--- THE RECORDS ---

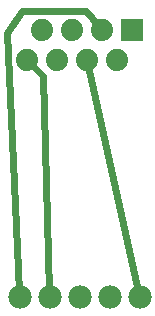
<source format=gbl>
G04 MADE WITH FRITZING*
G04 WWW.FRITZING.ORG*
G04 DOUBLE SIDED*
G04 HOLES PLATED*
G04 CONTOUR ON CENTER OF CONTOUR VECTOR*
%ASAXBY*%
%FSLAX23Y23*%
%MOIN*%
%OFA0B0*%
%SFA1.0B1.0*%
%ADD10C,0.074000*%
%ADD11C,0.078000*%
%ADD12C,0.024000*%
%ADD13R,0.001000X0.001000*%
%LNCOPPER0*%
G90*
G70*
G54D10*
X221Y853D03*
X271Y953D03*
X321Y853D03*
X421Y853D03*
X521Y853D03*
X371Y953D03*
X471Y953D03*
X571Y953D03*
G54D11*
X197Y63D03*
X297Y63D03*
X397Y63D03*
X497Y63D03*
X597Y63D03*
G54D12*
X235Y839D02*
X276Y799D01*
X276Y799D02*
X296Y82D01*
D02*
X425Y833D02*
X593Y82D01*
D02*
X458Y968D02*
X420Y1015D01*
X420Y1015D02*
X204Y1015D01*
X204Y1015D02*
X156Y943D01*
X156Y943D02*
X196Y82D01*
G54D13*
X534Y989D02*
X607Y989D01*
X534Y988D02*
X607Y988D01*
X534Y987D02*
X607Y987D01*
X534Y986D02*
X607Y986D01*
X534Y985D02*
X607Y985D01*
X534Y984D02*
X607Y984D01*
X534Y983D02*
X607Y983D01*
X534Y982D02*
X607Y982D01*
X534Y981D02*
X607Y981D01*
X534Y980D02*
X607Y980D01*
X534Y979D02*
X607Y979D01*
X534Y978D02*
X607Y978D01*
X534Y977D02*
X607Y977D01*
X534Y976D02*
X607Y976D01*
X534Y975D02*
X607Y975D01*
X534Y974D02*
X607Y974D01*
X534Y973D02*
X607Y973D01*
X534Y972D02*
X567Y972D01*
X575Y972D02*
X607Y972D01*
X534Y971D02*
X563Y971D01*
X578Y971D02*
X607Y971D01*
X534Y970D02*
X561Y970D01*
X580Y970D02*
X607Y970D01*
X534Y969D02*
X559Y969D01*
X582Y969D02*
X607Y969D01*
X534Y968D02*
X558Y968D01*
X583Y968D02*
X607Y968D01*
X534Y967D02*
X557Y967D01*
X585Y967D02*
X607Y967D01*
X534Y966D02*
X556Y966D01*
X586Y966D02*
X607Y966D01*
X534Y965D02*
X555Y965D01*
X586Y965D02*
X607Y965D01*
X534Y964D02*
X554Y964D01*
X587Y964D02*
X607Y964D01*
X534Y963D02*
X554Y963D01*
X588Y963D02*
X607Y963D01*
X534Y962D02*
X553Y962D01*
X588Y962D02*
X607Y962D01*
X534Y961D02*
X552Y961D01*
X589Y961D02*
X607Y961D01*
X534Y960D02*
X552Y960D01*
X589Y960D02*
X607Y960D01*
X534Y959D02*
X552Y959D01*
X590Y959D02*
X607Y959D01*
X534Y958D02*
X551Y958D01*
X590Y958D02*
X607Y958D01*
X534Y957D02*
X551Y957D01*
X590Y957D02*
X607Y957D01*
X534Y956D02*
X551Y956D01*
X591Y956D02*
X607Y956D01*
X534Y955D02*
X551Y955D01*
X591Y955D02*
X607Y955D01*
X534Y954D02*
X551Y954D01*
X591Y954D02*
X607Y954D01*
X534Y953D02*
X551Y953D01*
X591Y953D02*
X607Y953D01*
X534Y952D02*
X551Y952D01*
X591Y952D02*
X607Y952D01*
X534Y951D02*
X551Y951D01*
X591Y951D02*
X607Y951D01*
X534Y950D02*
X551Y950D01*
X591Y950D02*
X607Y950D01*
X534Y949D02*
X551Y949D01*
X591Y949D02*
X607Y949D01*
X534Y948D02*
X551Y948D01*
X590Y948D02*
X607Y948D01*
X534Y947D02*
X551Y947D01*
X590Y947D02*
X607Y947D01*
X534Y946D02*
X552Y946D01*
X590Y946D02*
X607Y946D01*
X534Y945D02*
X552Y945D01*
X589Y945D02*
X607Y945D01*
X534Y944D02*
X553Y944D01*
X589Y944D02*
X607Y944D01*
X534Y943D02*
X553Y943D01*
X588Y943D02*
X607Y943D01*
X534Y942D02*
X554Y942D01*
X588Y942D02*
X607Y942D01*
X534Y941D02*
X554Y941D01*
X587Y941D02*
X607Y941D01*
X534Y940D02*
X555Y940D01*
X586Y940D02*
X607Y940D01*
X534Y939D02*
X556Y939D01*
X585Y939D02*
X607Y939D01*
X534Y938D02*
X557Y938D01*
X584Y938D02*
X607Y938D01*
X534Y937D02*
X558Y937D01*
X583Y937D02*
X607Y937D01*
X534Y936D02*
X560Y936D01*
X581Y936D02*
X607Y936D01*
X534Y935D02*
X562Y935D01*
X580Y935D02*
X607Y935D01*
X534Y934D02*
X564Y934D01*
X577Y934D02*
X607Y934D01*
X534Y933D02*
X607Y933D01*
X534Y932D02*
X607Y932D01*
X534Y931D02*
X607Y931D01*
X534Y930D02*
X607Y930D01*
X534Y929D02*
X607Y929D01*
X534Y928D02*
X607Y928D01*
X534Y927D02*
X607Y927D01*
X534Y926D02*
X607Y926D01*
X534Y925D02*
X607Y925D01*
X534Y924D02*
X607Y924D01*
X534Y923D02*
X607Y923D01*
X534Y922D02*
X607Y922D01*
X534Y921D02*
X607Y921D01*
X534Y920D02*
X607Y920D01*
X534Y919D02*
X607Y919D01*
X534Y918D02*
X607Y918D01*
X534Y917D02*
X607Y917D01*
X534Y916D02*
X607Y916D01*
D02*
G04 End of Copper0*
M02*
</source>
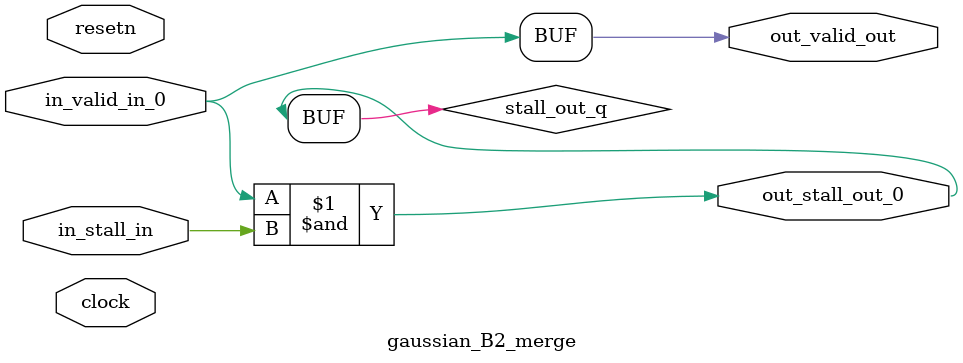
<source format=sv>



(* altera_attribute = "-name AUTO_SHIFT_REGISTER_RECOGNITION OFF; -name MESSAGE_DISABLE 10036; -name MESSAGE_DISABLE 10037; -name MESSAGE_DISABLE 14130; -name MESSAGE_DISABLE 14320; -name MESSAGE_DISABLE 15400; -name MESSAGE_DISABLE 14130; -name MESSAGE_DISABLE 10036; -name MESSAGE_DISABLE 12020; -name MESSAGE_DISABLE 12030; -name MESSAGE_DISABLE 12010; -name MESSAGE_DISABLE 12110; -name MESSAGE_DISABLE 14320; -name MESSAGE_DISABLE 13410; -name MESSAGE_DISABLE 113007; -name MESSAGE_DISABLE 10958" *)
module gaussian_B2_merge (
    input wire [0:0] in_stall_in,
    input wire [0:0] in_valid_in_0,
    output wire [0:0] out_stall_out_0,
    output wire [0:0] out_valid_out,
    input wire clock,
    input wire resetn
    );

    wire [0:0] stall_out_q;


    // stall_out(LOGICAL,6)
    assign stall_out_q = in_valid_in_0 & in_stall_in;

    // out_stall_out_0(GPOUT,4)
    assign out_stall_out_0 = stall_out_q;

    // out_valid_out(GPOUT,5)
    assign out_valid_out = in_valid_in_0;

endmodule

</source>
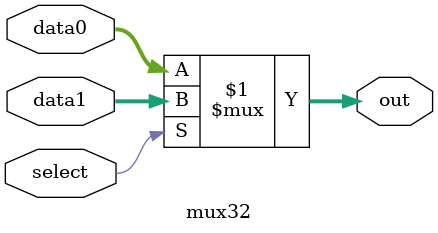
<source format=sv>
module mux32 (
    input wire [31:0] data0,  // 32-bit input data 0
    input wire [31:0] data1,  // 32-bit input data 1
    input wire select,        // Selection control (0 selects data0, 1 selects data1)
    output wire [31:0] out // 32-bit out
);

    assign out = (select) ? data1 : data0;

endmodule

</source>
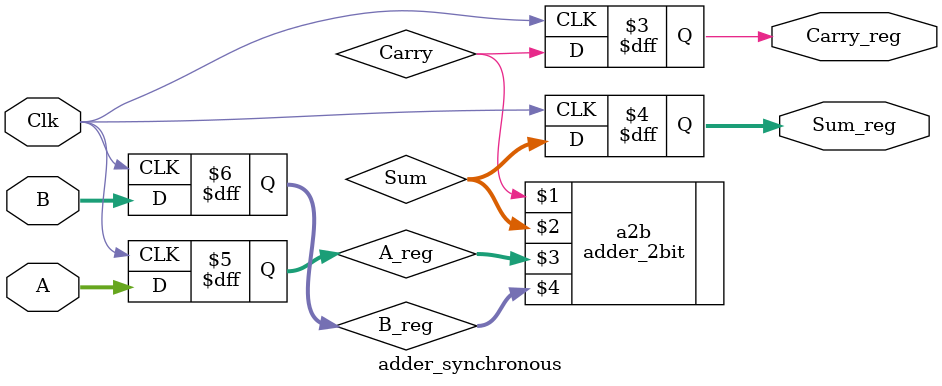
<source format=v>
`timescale 1ns / 1ps
`default_nettype none

/* This module is a synchronous adder using n-bit registers (flip-flops) */
module adder_synchronous(Carry_reg, Sum_reg, Clk, A, B);
    /* Output ports are registers, since they need to hold state */
    output reg Carry_reg;
    output reg [1:0] Sum_reg;
    
    /* Inputs are still wires */
    input wire Clk;
    input wire [1:0] A, B;
    
    /* intermediate nests */
    reg [1:0] A_reg, B_reg; // connect to 2-bit registers
    wire Carry; // need this to connect to the registers later
    wire [1:0] Sum;
    
    /* 2-bit adder is instantiated */
    adder_2bit a2b(Carry, Sum, A_reg, B_reg);
    
    /* this block describes two 2-bit registers */
    
    /* inputs */
    always@ (posedge Clk) // trigger on pos edge
        begin
            A_reg <= A; // non-block assignments, concurrent
            B_reg <= B;
        end
    
    /* outputs */
    always@ (posedge Clk)
        begin
            Carry_reg <= Carry; // wires can drive registers
            Sum_reg <= Sum; // same statement, different bit-width
        end
endmodule

</source>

---

ACTIVITY: After locating the line holding "X556Y966D01*" above, output exactly that line and every line after it through the line holding "X607Y960D01*". Include nothing else.

FINAL ANSWER:
X556Y966D01*
X586Y966D02*
X607Y966D01*
X534Y965D02*
X555Y965D01*
X586Y965D02*
X607Y965D01*
X534Y964D02*
X554Y964D01*
X587Y964D02*
X607Y964D01*
X534Y963D02*
X554Y963D01*
X588Y963D02*
X607Y963D01*
X534Y962D02*
X553Y962D01*
X588Y962D02*
X607Y962D01*
X534Y961D02*
X552Y961D01*
X589Y961D02*
X607Y961D01*
X534Y960D02*
X552Y960D01*
X589Y960D02*
X607Y960D01*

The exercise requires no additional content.